For pancreatic cancer CRUK median survival statistics for Stage 3 (locally advanced inoperable) and Stage 4 (metastatic) disease are 6-11 months for Stage 3 and 2-6 months for Stage 4.  The following findings are therefore noteworthy in patients with pancreatic cancer:

  • A Stage 3 patient treated with ACIT-1 alongside their standard chemotherapy was still alive 26 months later
  • A Stage 4 patient treated alongside their standard chemotherapy was still alive 13 months after their first vaccination with ACIT-1 and had no disease progression whilst on the trial.
  • A Stage 4 patient who during the trial received no treatment other than ACIT-1 reported an increase in quality of life and decreased symptoms 8 weeks after the first vaccination and was still alive at 21 months.

These three patients are still being followed up.  Furthermore, a Stage 4 pancreatic cancer patient treated alongside their standard chemotherapy survived for 15 months but during the trial reported increased quality of life and decreased symptoms 8 weeks after the first vaccination and a decrease in tumour size was observed by CT scan at 5 months.

“This is the first in human trial of ACIT-1 so although expected the excellent safety profile of ACIT-1 is foundational and a significant finding,” said Dr John Maudsley, CEO of Cancer Vaccines.  “The patients receiving ACIT-1 treatment either had no other treatment options available or, for pancreatic cancer, short life expectancy even with treatment so the clinical findings are excellent news, and require further follow up.”

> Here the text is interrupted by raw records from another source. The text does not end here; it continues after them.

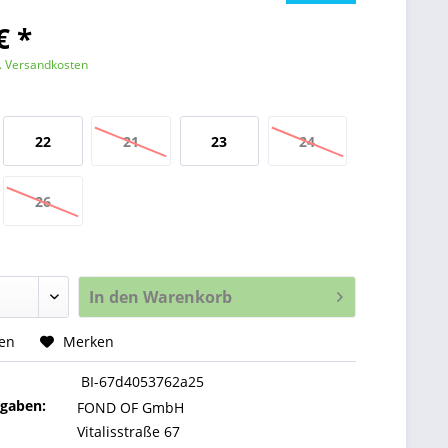
€ *
l. Versandkosten
22
21
23
24
26
In den
Warenkorb
hen
Merken
BI-67d4053762a25
ngaben:
FOND OF GmbH
Vitalisstraße 67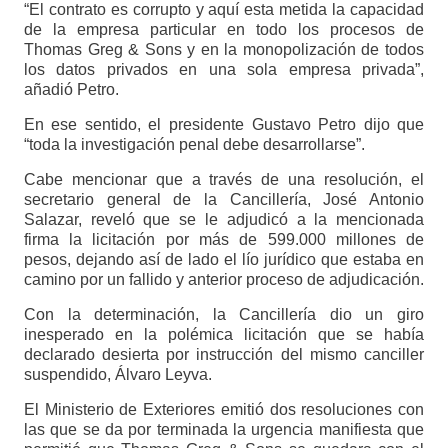
“El contrato es corrupto y aquí esta metida la capacidad
de la empresa particular en todo los procesos de
Thomas Greg & Sons y en la monopolización de todos
los datos privados en una sola empresa privada”,
añadió Petro.
En ese sentido, el presidente Gustavo Petro dijo que
“toda la investigación penal debe desarrollarse”.
Cabe mencionar que a través de una resolución, el
secretario general de la Cancillería, José Antonio
Salazar, reveló que se le adjudicó a la mencionada
firma la licitación por más de 599.000 millones de
pesos, dejando así de lado el lío jurídico que estaba en
camino por un fallido y anterior proceso de adjudicación.
Con la determinación, la Cancillería dio un giro
inesperado en la polémica licitación que se había
declarado desierta por instrucción del mismo canciller
suspendido, Álvaro Leyva.
El Ministerio de Exteriores emitió dos resoluciones con
las que se da por terminada la urgencia manifiesta que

“There remains a considerable unmet need in the treatment of pancreatic cancer, and these preliminary data are encouraging,” said Prof Daniel Palmer, Chief Investigator for the trial.

About the trial

The Phase 1/2 clinical trial is an open-label dose escalation and dose expansion trial evaluating four different dose levels of ACIT-1 treatment.  The trial is designed to compare outcomes in patients who receive ACIT-1 alongside their standard of care chemotherapy with patients who receive ACIT-1 with no other treatment.  Patients receive two vaccinations a month apart and follow up data collected is at 2 and 5 months after the first vaccination. The primary endpoint is safety and the secondary endpoint is survival time from Day 0 of treatment.  Exploratory endpoints include indicators of anti-tumour activity as defined by immunological assays and by analysis of CT scans.

About ACIT-1

The immune system has an important role in helping prevent cancer by destroying early cancer cells. When cancer does develop antigen-specific immune (T) cells are still present in the blood but are either not responding or are not effective. Vaccines stimulate these T cells to respond and kill cancer cells.  ACIT-1 is designed to stimulate tumour antigen-specific T cells to respond and kill cancer cells.

About Cancer Vaccines

Cancer Vaccines is a biotechnology company established in 1999 and based in Coventry, UK.  The company’s aim is to develop safe, effective and affordable immunotherapies for the treatment of cancer.  ACIT-1 is its first product.